Task description:
Copy out the part of the water intake riser passage below that starts at "There is a desire" and ends at "oil-and gas industry.".

Excerpt to read:

There is a desire to extend the depth of the water intake riser assembly, as the lower temperature water can generally be obtained deeper in the sea. However, it turns out that extending the water intake riser assembly from 130 m to a depth of 170 m has an adverse effect on the fatigue life expectancy of the water intake risers, which can be problematic for a number of applications in the off-shore oil-and gas industry.

In accordance with a first aspect of the present invention, there is provided floating structure arranged in a body of water, comprising a floating body and a water intake riser bundle suspended from the floating body hanging freely downwardly into the body of water, said water intake riser bundle comprising a steel riser tube attached to the floating body by a hang-off section at a proximal end of the riser tube and a water intake section at a distal end of the riser tube, whereby the water intake riser bundle extends over a length L between the hang-off section and an apex of the water intake riser bundle, wherein the length L is selected from a range of lengths of the water intake riser bundle, over which range a fatigue life indicator of the water intake riser bundle plotted over the range of lengths varies between a minimum fatigue life value and a maximum fatigue life value, in which range a reference length L0 uniquely corresponds to the fatigue life indicator having the minimum fatigue life value, wherein L is greater L0.

Provided material:
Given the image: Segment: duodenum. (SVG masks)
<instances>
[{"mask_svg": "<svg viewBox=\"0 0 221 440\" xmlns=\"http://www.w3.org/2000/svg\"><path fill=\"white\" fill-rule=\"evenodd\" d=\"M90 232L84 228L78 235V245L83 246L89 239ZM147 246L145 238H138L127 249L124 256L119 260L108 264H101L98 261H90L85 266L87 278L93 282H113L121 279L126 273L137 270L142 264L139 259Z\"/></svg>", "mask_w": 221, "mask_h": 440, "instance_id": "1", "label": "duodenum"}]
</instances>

Exercise answer:
There is a desire to extend the depth of the water intake riser assembly, as the lower temperature water can generally be obtained deeper in the sea. However, it turns out that extending the water intake riser assembly from 130 m to a depth of 170 m has an adverse effect on the fatigue life expectancy of the water intake risers, which can be problematic for a number of applications in the off-shore oil-and gas industry.